Salah satu aspek mengapa museum ini mendapatkan prioritas utama dalam revitalisasi adalah keberhasilan pencapaian target 512 ribu pengunjung selama 2023, yang merupakan pencapaian tertinggi sejak museum ini diresmikan. Rosyid menambahkan, "Apresiasi masyarakat terhadap Museum Benteng Vredeburg tergolong sangat baik."

Menurut Rosyid, aspek lainnya yang menjadi perhatian Indonesian Heritage Agency kepada museum ini adalah "Museum Benteng Vredeburg menempati bangunan cagar budaya berupa benteng kolonial Belanda yang merupakan bangunan paling tua [yang dibangun] kolonial Belanda yang ada di Yogyakarta—yang masih terlestarikan dan termanfaatkan."

Namun, perkara yang tak kalah penting adalah pengakuan UNESCO atas Sumbu Filosofi Kota Yogyakarta sebagai Warisan Budaya Dunia. "The Cosmological Axis of Yogyakarta and Its Historic Landmarks," demikian tajuk dalam daftar warisan dunia, yang memiliki makna universal. Sumbu filosofis itu menghubungkan Gunung Merapi dan Laut Selatan melalui garis lurus  imajiner yang melintasi Tugu Pal Putih, Keraton, dan Panggung Krapyak. Fort Vredeburg berada di tepian Sumbu Filosofi itu.
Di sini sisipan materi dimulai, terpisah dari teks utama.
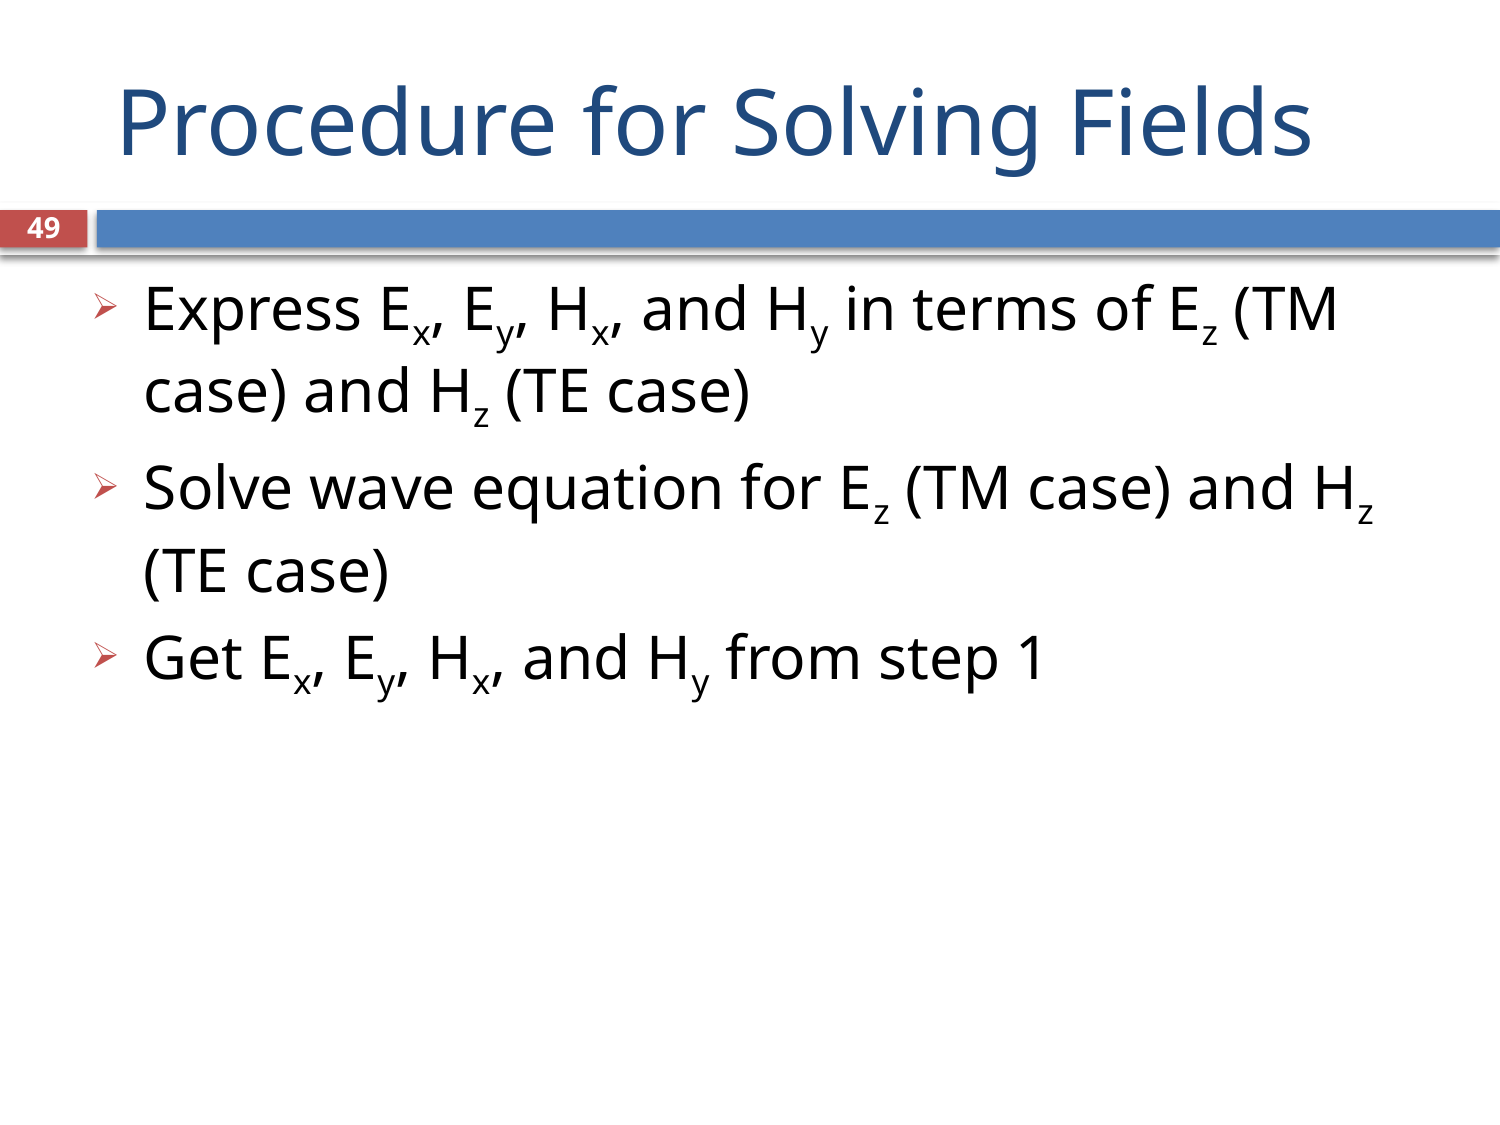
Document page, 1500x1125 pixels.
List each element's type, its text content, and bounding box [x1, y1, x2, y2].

slide_number 49 [0, 208, 88, 249]
list Express Ex, Ey, Hx, and Hy in terms of Ez (TM case) and Hz (TE case) Solve wave equation for Ez (TM case) and Hz (TE case) Get Ex, Ey, Hx, and Hy from step 1 [76, 262, 1424, 1000]
title Procedure for Solving Fields [100, 37, 1438, 200]
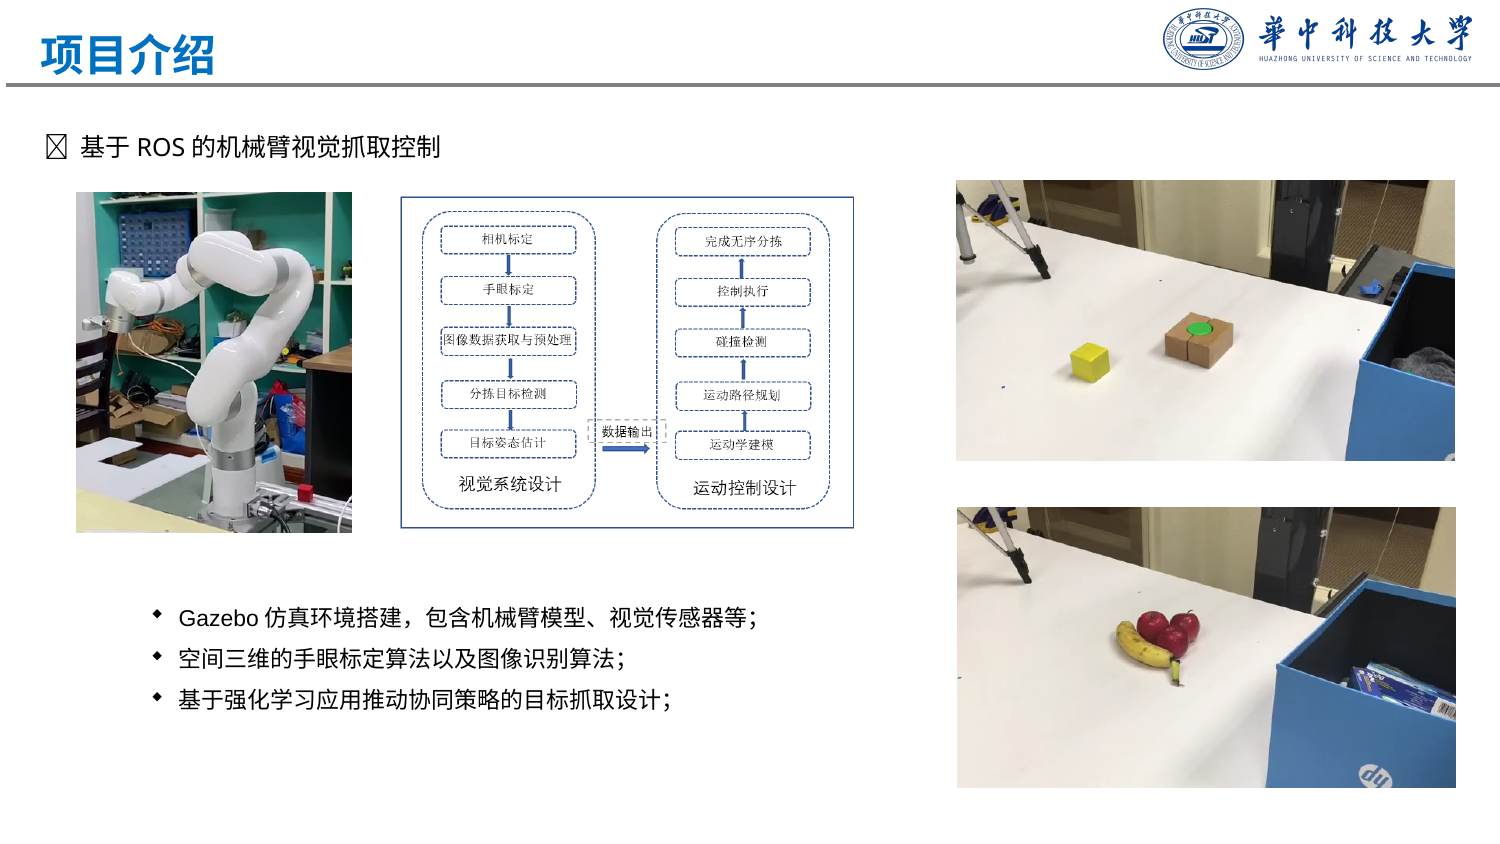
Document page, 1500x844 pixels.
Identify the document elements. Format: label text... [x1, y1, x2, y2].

Pekarangan sisi selatan Museum Benteng Vredeburg, yang awalnya taman kini sedang dialihfungsikan sebagai tempat parkir. Kota Yogyakarta membutuhkan kantong-kantong parkir untuk mendukung konsep pedestrian di kawasan Malioboro. (Mahandis Yoanata Thamrin/National Geographic Indonesia)

Sejauh mana revitalisasi ini memperhatikan aspek pelestarian, baik bangunan maupun tata ruang benteng?

"Pelestarian merupakan sebuah proses panjang terkait dengan pelaksanaan program ini," jawab Rosyid. Konsep revitalisasi ini telah didiskusikan dan dipetakan dengan para  pemangku kepentingan utama yang terkait dengan bangunan cagar budaya—ahli arkeologi, Dinas Kebudayaan, Dinas Pekerjaan Umum. Pekerjaan revitalisasi museum ini telah mempertimbangkan aspek-aspek pelestarian tersebut. Saat pelaksanaan revitalisasi pun harus didampingi tenaga ahli. 

Gagasan Menghidupkan Kembali Tengara Kota

"Imajinasi baru, perwajahan baru Museum Benteng Vredeburg," kata Rosyid membuka salindia pemaparannya dalam taklimat media yang digelar dalam kompleks benteng. Pemaparan itu melatarbelakangi gagasan dan upaya revitalisasi yang saat ini masih bergulir.